New Brunswick

Saint John police have 'bigger fish to fry' than pot shops, says chief

Saint John has “bigger fish to fry” than enforcing murky marijuana laws, according to police Chief John Bates

Police Chief John Bates 'doesn't like' what dispensaries stand for, but says hazy laws can't be enforced

Medical cannabisarijuana dispensaries weren't a top priority for police vis-à-vis other crime and social issues in Saint John, police Chief John Bates said in Sept 2016 interview. Twelve people were arrested in raids five months later. (CBC)

Medical marijuana dispensaries aren't a top priority for police vis-à-vis other crime and social issues in Saint John, according to police Chief John Bates.

"We have crime issues that we're endeavouring to tackle, societal issues like homelessness, vagrancy, and panhandling in the uptown we're trying to cure," said Bates.

"I get far more calls about that than I have about a marijuana dispensary."

Two new dispensaries

Medicinal Grounds Cannabis Centre, a medical marijuana dispensary, opened in uptown Saint John on Aug. 16. (Matthew Bingley/CBC)
Two medical marijuana storefronts, Medicinal Grounds Cannabis Centre, and HBB Medical Inc., opened last month on Prince William Street and Chesley Drive. While both shops lack licences from Health Canada, the owners of both establishments say they serve only patients with medical prescriptions.

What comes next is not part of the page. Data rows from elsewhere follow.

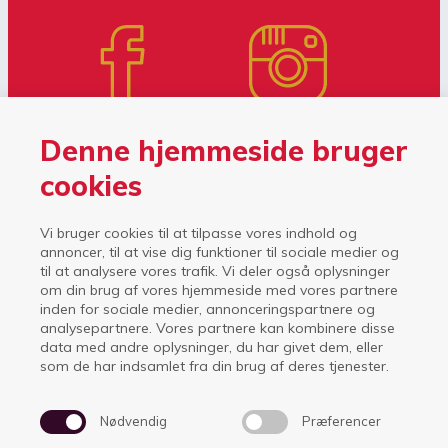
Denne hjemmeside bruger
cookies
Vi bruger cookies til at tilpasse vores indhold og
annoncer, til at vise dig funktioner til sociale medier og
til at analysere vores trafik. Vi deler også oplysninger
om din brug af vores hjemmeside med vores partnere
inden for sociale medier, annonceringspartnere og
analysepartnere. Vores partnere kan kombinere disse
data med andre oplysninger, du har givet dem, eller
som de har indsamlet fra din brug af deres tjenester.
Nødvendig
Præferencer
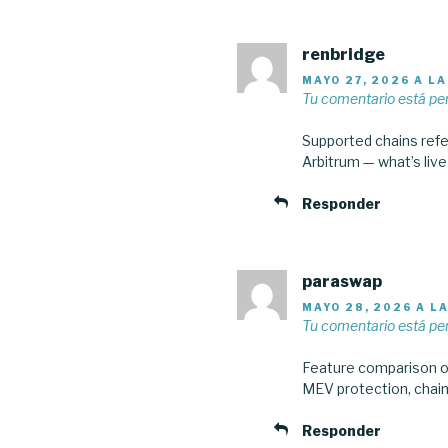
renbridge
MAYO 27, 2026 A LA
Tu comentario está pe
Supported chains refe
Arbitrum — what’s live
Responder
paraswap
MAYO 28, 2026 A L
Tu comentario está pe
Feature comparison on
MEV protection, chain 
Responder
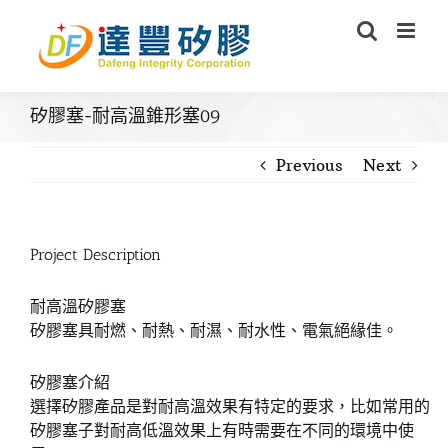
Skip
to
content
矽膠塞-耐高溫錐形塞09
Previous
Next
Project Description
耐高溫矽膠塞
矽膠塞具耐燃、耐熱、耐濕、耐水性、電氣絕緣佳。
矽膠塞介紹
選擇矽膠產品是對耐高溫效果有特定的要求，比如常用的
矽膠塞子對耐高低溫效果上有時需要在不同的環境中使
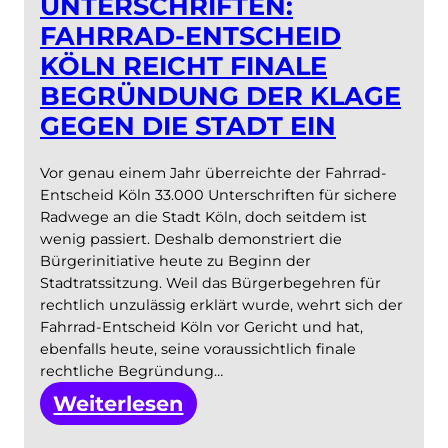
UNTERSCHRIFTEN:
FAHRRAD-ENTSCHEID
KÖLN REICHT FINALE
BEGRÜNDUNG DER KLAGE
GEGEN DIE STADT EIN
Vor genau einem Jahr überreichte der Fahrrad-
Entscheid Köln 33.000 Unterschriften für sichere
Radwege an die Stadt Köln, doch seitdem ist
wenig passiert. Deshalb demonstriert die
Bürgerinitiative heute zu Beginn der
Stadtratssitzung. Weil das Bürgerbegehren für
rechtlich unzulässig erklärt wurde, wehrt sich der
Fahrrad-Entscheid Köln vor Gericht und hat,
ebenfalls heute, seine voraussichtlich finale
rechtliche Begründung…
:
Weiterlesen
Ein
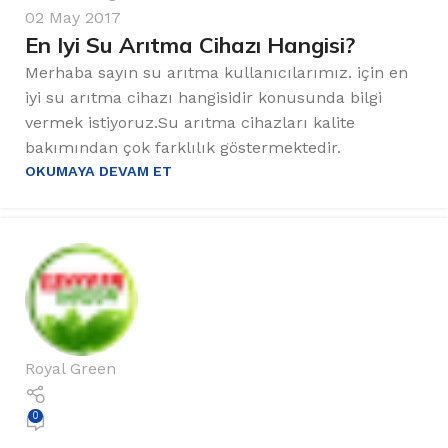
02 May 2017
En Iyi Su Arıtma Cihazı Hangisi?
Merhaba sayın su arıtma kullanıcılarımız. için en
iyi su arıtma cihazı hangisidir konusunda bilgi
vermek istiyoruz.Su arıtma cihazları kalite
bakımından çok farklılık göstermektedir.
OKUMAYA DEVAM ET
Royal Green
0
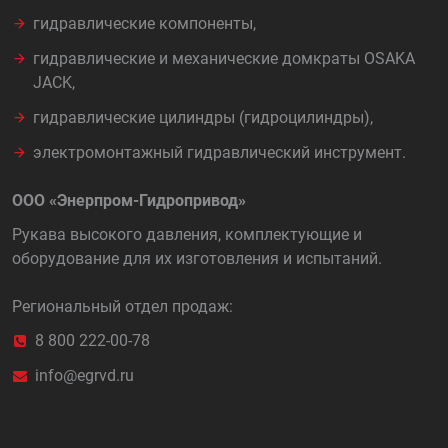
гидравлические компоненты,
гидравлические и механические домкраты OSAKA
JACK,
гидравлические цилиндры (гидроцилиндры),
электромонтажный гидравлический инструмент.
ООО «Энерпром-Гидропривод»
Рукава высокого давления, комплектующие и
оборудование для их изготовления и испытаний.
Региональный отдел продаж:
8 800 222-00-78
info@egrvd.ru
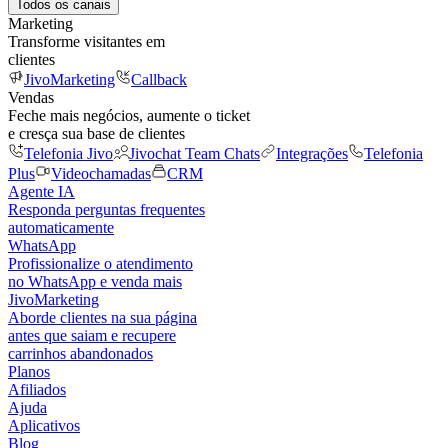
Todos os canais
Marketing
Transforme visitantes em
clientes
JivoMarketing
Callback
Vendas
Feche mais negócios, aumente o ticket
e cresça sua base de clientes
Telefonia Jivo
Jivochat Team Chats
Integrações
Telefonia
Plus
Videochamadas
CRM
Agente IA
Responda perguntas frequentes
automaticamente
WhatsApp
Profissionalize o atendimento
no WhatsApp e venda mais
JivoMarketing
Aborde clientes na sua página
antes que saiam e recupere
carrinhos abandonados
Planos
Afiliados
Ajuda
Aplicativos
Blog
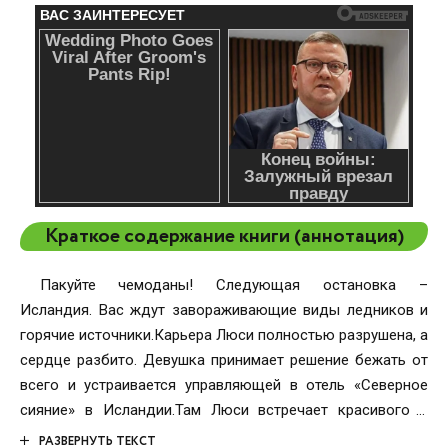
Краткое содержание книги (аннотация)
Пакуйте чемоданы! Следующая остановка –
Исландия. Вас ждут завораживающие виды ледников и
горячие источники.Карьера Люси полностью разрушена, а
сердце разбито. Девушка принимает решение бежать от
всего и устраивается управляющей в отель «Северное
сияние» в Исландии.Там Люси встречает красивого и
обаятельного бармена с очаровательным шотландским
РАЗВЕРНУТЬ ТЕКСТ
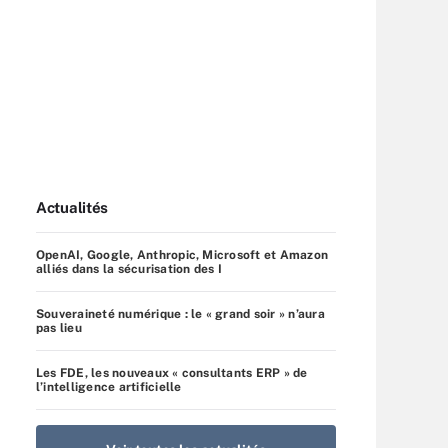
Actualités
OpenAI, Google, Anthropic, Microsoft et Amazon
alliés dans la sécurisation des I
Souveraineté numérique : le « grand soir » n’aura
pas lieu
Les FDE, les nouveaux « consultants ERP » de
l’intelligence artificielle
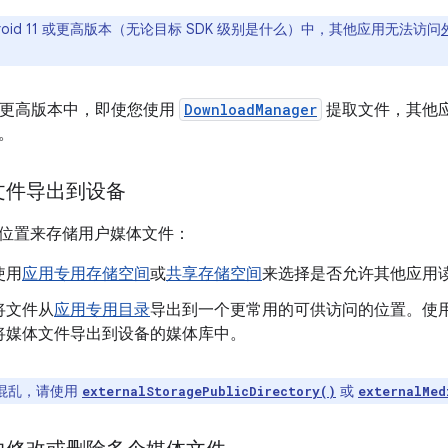
droid 11 或更高版本（无论目标 SDK 级别是什么）中，其他应用无法访问
 11 及更高版本中，即使您使用
DownloadManager
提取文件，其他
。
文件导出到设备
位置来存储用户媒体文件：
使用
应用专用存储空间
或
共享存储空间
来选择是否允许其他应用
将文件从
应用专用目录
导出到一个更常用的可供访问的位置。使
将媒体文件导出到设备的媒体库中。
混乱，请使用
或
externalStoragePublicDirectory()
externalMed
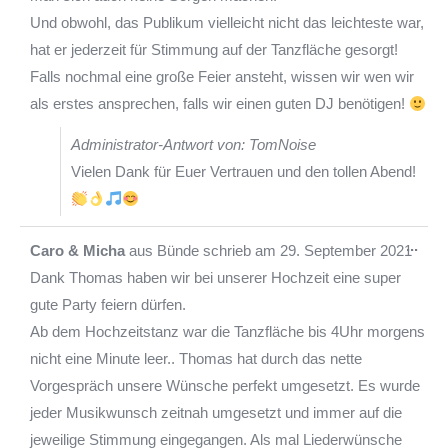
Und obwohl, das Publikum vielleicht nicht das leichteste war,
hat er jederzeit für Stimmung auf der Tanzfläche gesorgt!
Falls nochmal eine große Feier ansteht, wissen wir wen wir
als erstes ansprechen, falls wir einen guten DJ benötigen!
Administrator-Antwort von: TomNoise
Vielen Dank für Euer Vertrauen und den tollen Abend!
Die
...
Caro & Micha
aus
Bünde
schrieb am
29. September 2021
Met
Dank Thomas haben wir bei unserer Hochzeit eine super
ein-
gute Party feiern dürfen.
Ab dem Hochzeitstanz war die Tanzfläche bis 4Uhr morgens
nicht eine Minute leer.. Thomas hat durch das nette
Vorgespräch unsere Wünsche perfekt umgesetzt. Es wurde
jeder Musikwunsch zeitnah umgesetzt und immer auf die
jeweilige Stimmung eingegangen. Als mal Liederwünsche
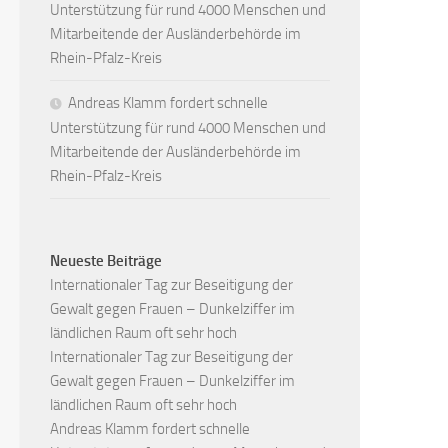
Unterstützung für rund 4000 Menschen und
Mitarbeitende der Ausländerbehörde im
Rhein-Pfalz-Kreis
Andreas Klamm fordert schnelle
Unterstützung für rund 4000 Menschen und
Mitarbeitende der Ausländerbehörde im
Rhein-Pfalz-Kreis
Neueste Beiträge
Internationaler Tag zur Beseitigung der
Gewalt gegen Frauen – Dunkelziffer im
ländlichen Raum oft sehr hoch
Internationaler Tag zur Beseitigung der
Gewalt gegen Frauen – Dunkelziffer im
ländlichen Raum oft sehr hoch
Andreas Klamm fordert schnelle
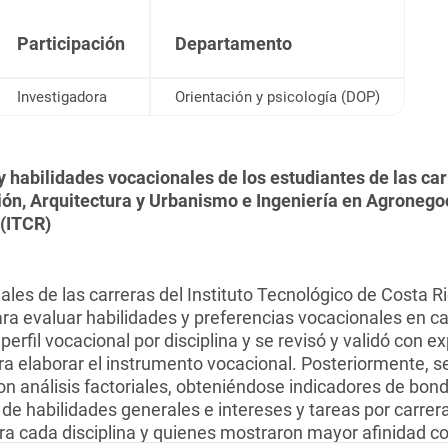
Participación
Departamento
Investigadora
Orientación y psicología (DOP)
s y habilidades vocacionales de los estudiantes de las c
ón, Arquitectura y Urbanismo e Ingeniería en Agronegoci
 (ITCR)
nales de las carreras del Instituto Tecnológico de Costa R
ra evaluar habilidades y preferencias vocacionales en car
perfil vocacional por disciplina y se revisó y validó con 
ara elaborar el instrumento vocacional. Posteriormente, 
n análisis factoriales, obteniéndose indicadores de bon
 de habilidades generales e intereses y tareas por carrera
ra cada disciplina y quienes mostraron mayor afinidad con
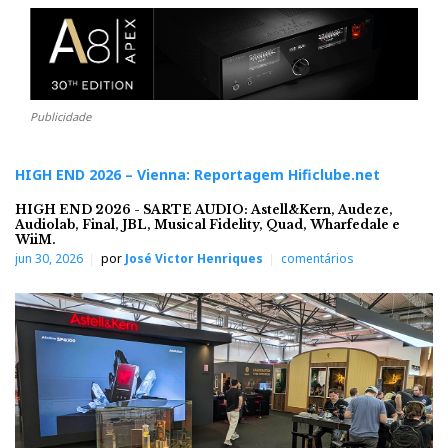
Publicidade
HIGH END 2026 – Vienna: Reportagem Hificlube.net
HIGH END 2026 - SARTE AUDIO: Astell&Kern, Audeze,
Audiolab, Final, JBL, Musical Fidelity, Quad, Wharfedale e
WiiM.
jun 30, 2026
por
José Victor Henriques
comentários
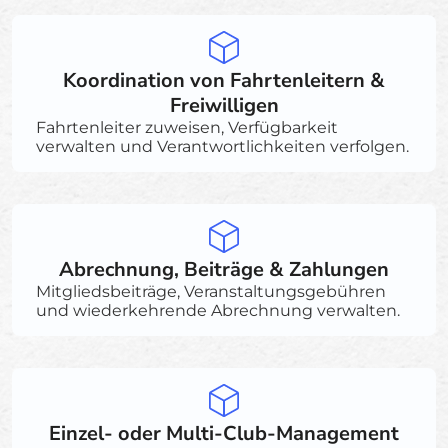
Koordination von Fahrtenleitern &
Freiwilligen
Fahrtenleiter zuweisen, Verfügbarkeit
verwalten und Verantwortlichkeiten verfolgen.
Abrechnung, Beiträge & Zahlungen
Mitgliedsbeiträge, Veranstaltungsgebühren
und wiederkehrende Abrechnung verwalten.
Einzel- oder Multi-Club-Management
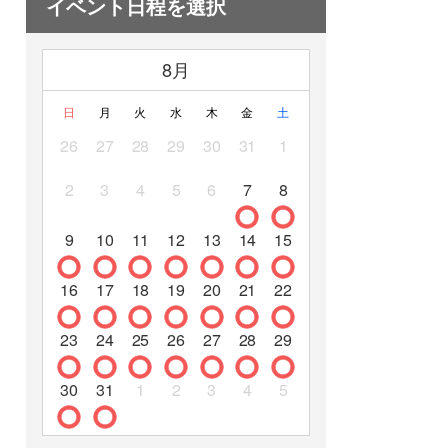
イベント日程を選択
8月
日
月
火
水
木
金
土
26
27
28
29
30
31
1
2
3
4
5
6
7
8
9
10
11
12
13
14
15
16
17
18
19
20
21
22
23
24
25
26
27
28
29
30
31
1
2
3
4
5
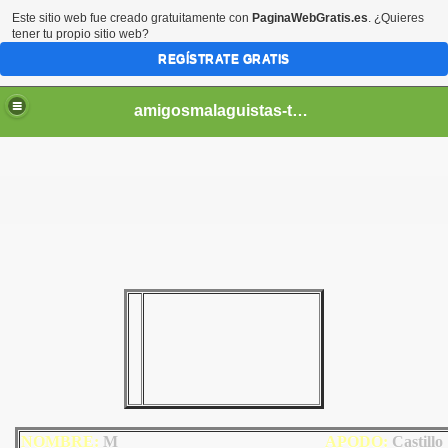
Este sitio web fue creado gratuitamente con
PaginaWebGratis.es
. ¿Quieres
tener tu propio sitio web?
REGÍSTRATE GRATIS
amigosmalaguistas-temporadas
NOMBRE:
M
AP
ODO
:
Castillo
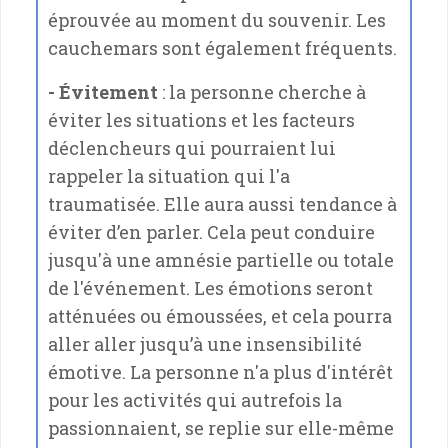
éprouvée au moment du souvenir. Les
cauchemars sont également fréquents.
- Évitement
: la personne cherche à
éviter les situations et les facteurs
déclencheurs qui pourraient lui
rappeler la situation qui l'a
traumatisée. Elle aura aussi tendance à
éviter d’en parler. Cela peut conduire
jusqu'à une amnésie partielle ou totale
de l'événement. Les émotions seront
atténuées ou émoussées, et cela pourra
aller aller jusqu’à une insensibilité
émotive. La personne n'a plus d'intérêt
pour les activités qui autrefois la
passionnaient, se replie sur elle-même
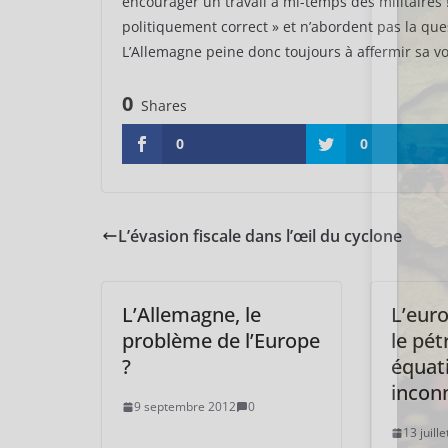
encourager un travail à mi-temps des militaires ! L
politiquement correct » et n’abordent pas la ques
L’Allemagne peine donc toujours à affermir sa vo
0
Shares
0
0
L’évasion fiscale dans l’œil du cyclone
L’Allemagne, le
L’euro
problème de l’Europe
le pét
?
équati
incon
9 septembre 2012
0
13 juill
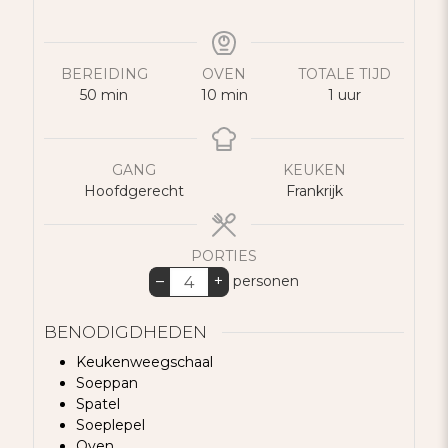
BEREIDING
OVEN
TOTALE TIJD
minuten
minuten
uur
50
min
10
min
1
uur
GANG
KEUKEN
Hoofdgerecht
Frankrijk
PORTIES
–
+
personen
BENODIGDHEDEN
Keukenweegschaal
Soeppan
Spatel
Soeplepel
Oven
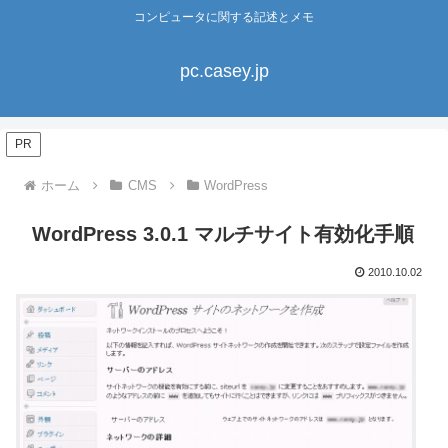
コンピュータに関する記述とメモ
pc.casey.jp
PR
ホーム
CMS
WordPress
WordPress 3.0.1 マルチサイト有効化手順
2010.10.02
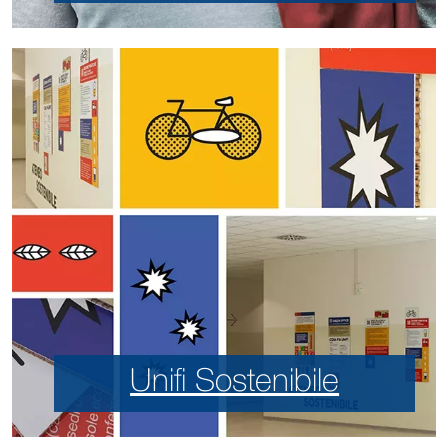
Unifi Sostenibile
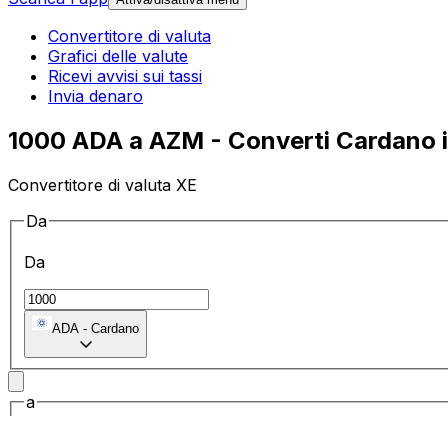
Convertitore di valuta
Grafici delle valute
Ricevi avvisi sui tassi
Invia denaro
1000 ADA a AZM - Converti Cardano i
Convertitore di valuta XE
Da
Da
ADA
-
Cardano
a
a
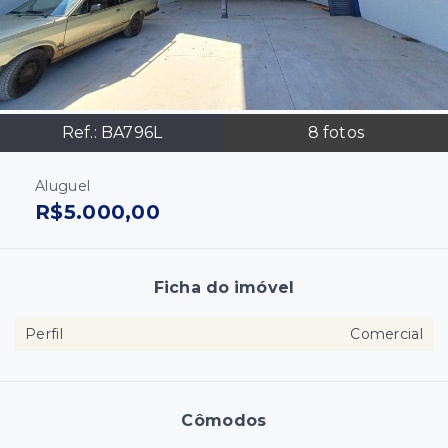
Ref.:
BA796L
8
fotos
Aluguel
R$5.000,00
Ficha do imóvel
Perfil
Comercial
Cômodos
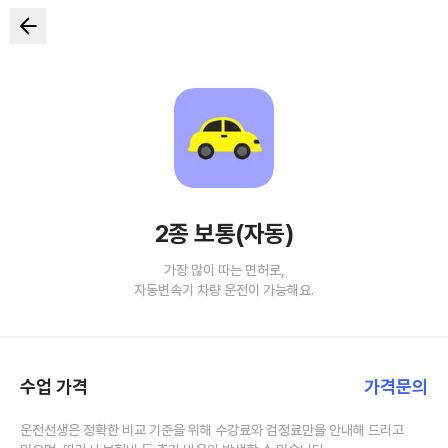
2종 보통(자동)
가장 많이 따는 면허로,
자동변속기 차량 운전이 가능해요.
수업 가격
가격문의
운전선생은 정확한 비교 기준을 위해 수강료와 검정료만을 안내해 드리고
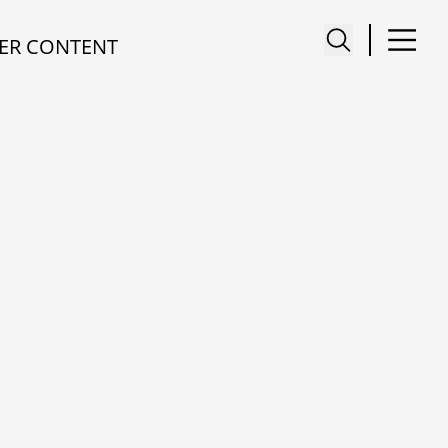
ER CONTENT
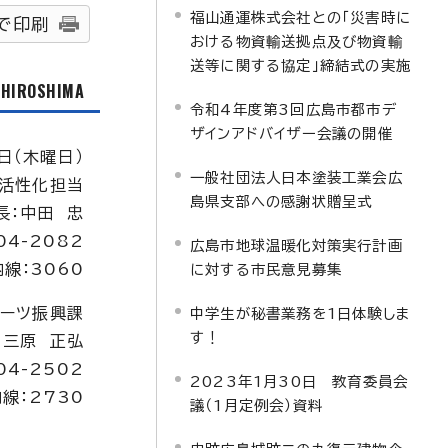
福山通運株式会社との「災害時に
で印刷
おける物資輸送拠点及び物資輸
送等に関する協定」締結式の実施
f HIROSHIMA
令和4年度第3回広島市都市デ
ザインアドバイザー会議の開催
日（木曜日）
一般社団法人日本塗装工業会広
活性化担当
島県支部への感謝状贈呈式
長：中田 忠
04-2082
広島市地球温暖化対策実行計画
内線：3060
に対する市民意見募集
ーツ振興課
中学生が秘書業務を1日体験しま
す！
：三原 正弘
04-2502
2023年1月30日 教育委員会
線：2730
議（1月定例会）資料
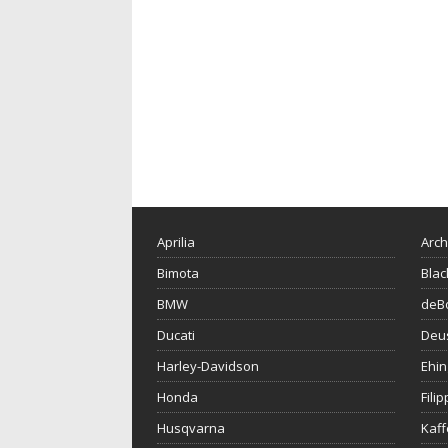
Aprilia
Arch
Bimota
Blac
BMW
deBo
Ducati
Deu
Harley-Davidson
Ehin
Honda
Fili
Husqvarna
Kaf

But despite concerns about where such "unlicensed entities" get their product, said Bates, the laws remain insufficiently defined for the Saint John Police Department to act.

"There's a great deal of uncertainty across the country regarding marijuana laws," said Bates. "We wanted to make sure that whatever the Saint John Police Force does, or doesn't do, was not going to be viewed as discriminatory, arbitrary or inconsistent with other jurisdictions, at least within the province."

Although the federal Liberal party has announced plans to legalize marijuana in spring 2017, the plant remains illegal under the Controlled Drugs and Substances Act. In the meantime, decisions on how or whether to enforce the pot laws currently on the books have largely fallen to municipal policing agencies.

"Quantum leap" in public acceptance

Despite the federal Liberal campaign promise to legalize marijuana, it's still an illegal substance under the Controlled Drugs and Substances Act. Chief Bates is considering, with other jurisdictions, what the next move is.
Bates said in his 32 years as a police officer, society has undergone a "quantum leap" in the way it views marijuana.

"I come from an era where we used to arrest kids for having a single joint," he said.

He's far from untroubled by the recent proliferation of storefronts openly advertising marijuana.

"As I walk by that dispensary, as a 32-year policing veteran, I don't like it there because of what it stands for. I think it's working outside the law.

"But in Saint John, as a whole, we have bigger fish to fry."

Bigger issues at play

Brock Merchant operates HBB Medical Inc., the second of two dispensaries to open in Saint John last month. (CBC)
Bates said the Saint John Police Force has lacked clear guidance from the federal government on enforcing marijuana laws.

"I think on the marijuana question in this country, our footing is a little gelatinous right now and anytime there is no clear direction, it hampers enforcement."

Still, the current legal limbo doesn't mean dispensary owners have carte blanche.

"Once we get clear and consistent direction [from the federal government]," said Bates. "We'll either take action, or not, depending on what the outcomes are."

In the interim, "In the big scheme of things, it's a pebble in my shoe compared to the other things we're trying to deal with as a police force in this city," he said.